*Aufgabe*:
Wandle die Einträge, beginnend mit der Zeile mit „pose: elev=148.3 azim=224.9“ und endend mit der Zeile mit „Dot at: (258, 183)“, in eine JSON-Liste von Zeichenketten um, je Zeile eine und ohne Leerzeilen. Lass die Bilder dabei weg.

*Vorliegende Einträge*:
=======
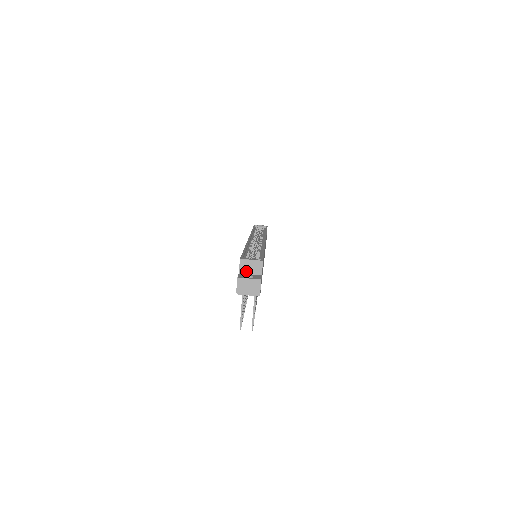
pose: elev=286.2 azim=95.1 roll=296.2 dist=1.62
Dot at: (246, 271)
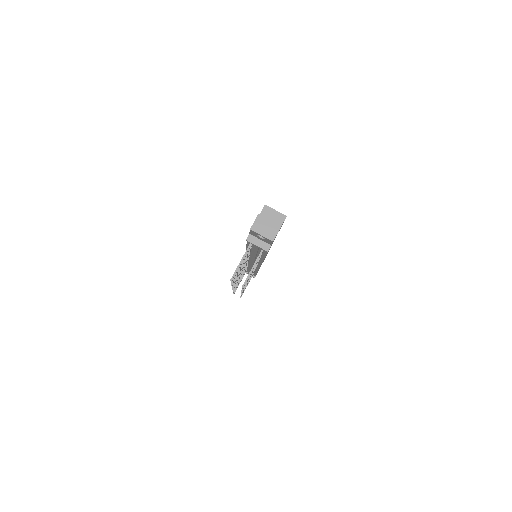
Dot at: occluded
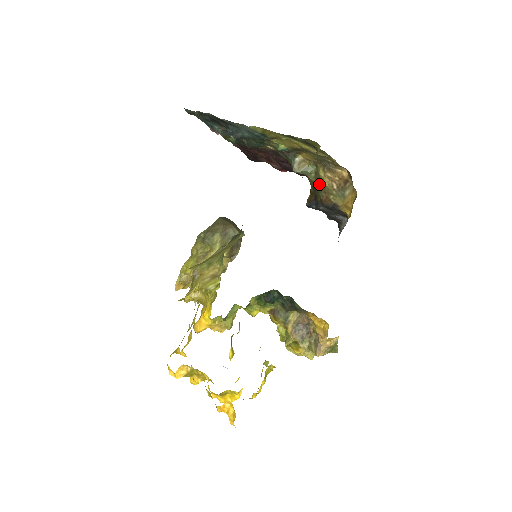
=======
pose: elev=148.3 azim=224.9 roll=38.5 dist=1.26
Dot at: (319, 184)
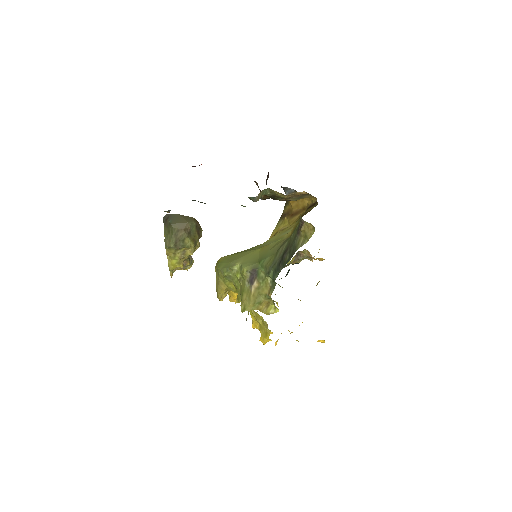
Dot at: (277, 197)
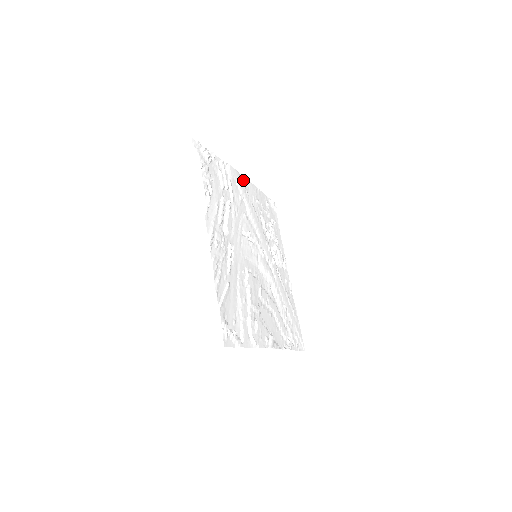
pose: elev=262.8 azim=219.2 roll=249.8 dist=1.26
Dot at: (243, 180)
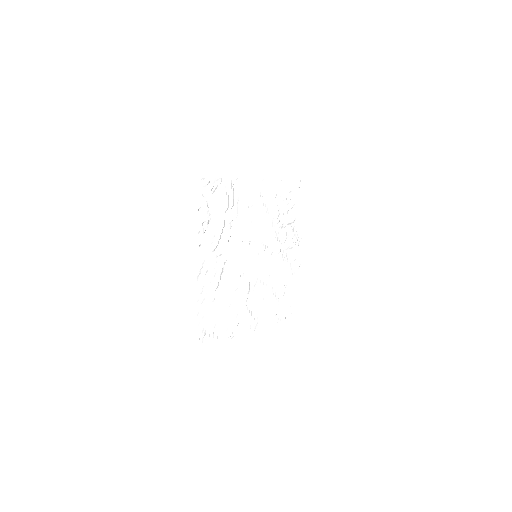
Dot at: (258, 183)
=======
*Antwort*:
[
  "pose: elev=148.3 azim=224.9 roll=38.5 dist=1.26",
  "Dot at: (319, 184)",
  "Dot at: (277, 197)",
  "pose: elev=262.8 azim=219.2 roll=249.8 dist=1.26",
  "Dot at: (243, 180)",
  "Dot at: (258, 183)"
]